RECORDS TO PROCESS:
_____
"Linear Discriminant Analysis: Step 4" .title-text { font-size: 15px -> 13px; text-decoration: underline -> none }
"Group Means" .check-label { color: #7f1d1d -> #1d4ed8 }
_____
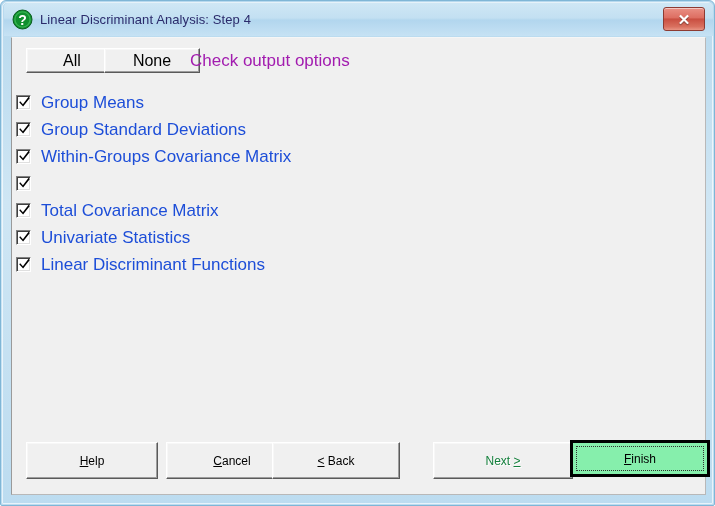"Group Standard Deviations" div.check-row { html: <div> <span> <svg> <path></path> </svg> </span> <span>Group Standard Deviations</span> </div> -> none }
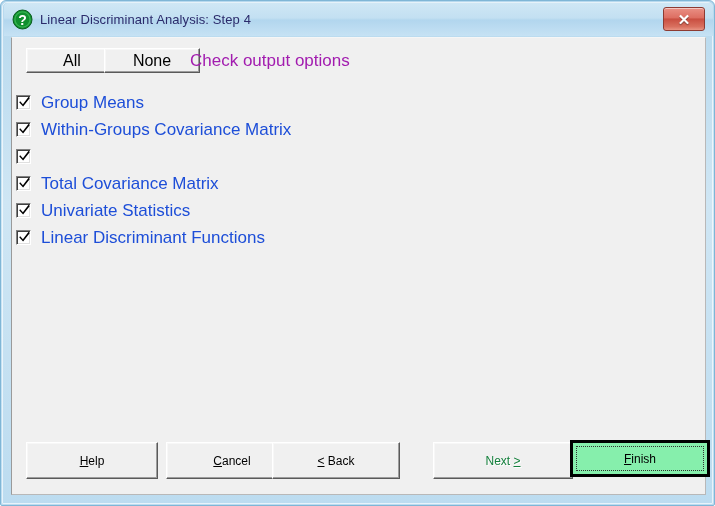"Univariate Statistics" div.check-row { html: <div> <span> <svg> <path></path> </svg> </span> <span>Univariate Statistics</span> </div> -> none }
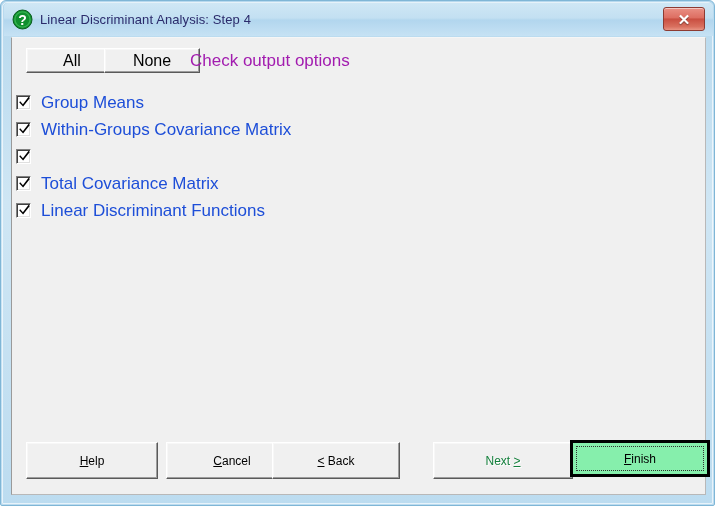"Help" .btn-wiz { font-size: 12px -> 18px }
_____
WORK REQUIRED: Precisely those lines above that run from the line with "</svg> </span> <span>Group" up to and including the line with "font-size: 12px ->" are to be set down, with the pictures omitted.

RESPONSE TO THE EXERCISE:
"Group Standard Deviations" div.check-row { html: <div> <span> <svg> <path></path> </svg> </span> <span>Group Standard Deviations</span> </div> -> none }
"Univariate Statistics" div.check-row { html: <div> <span> <svg> <path></path> </svg> </span> <span>Univariate Statistics</span> </div> -> none }
"Help" .btn-wiz { font-size: 12px -> 18px }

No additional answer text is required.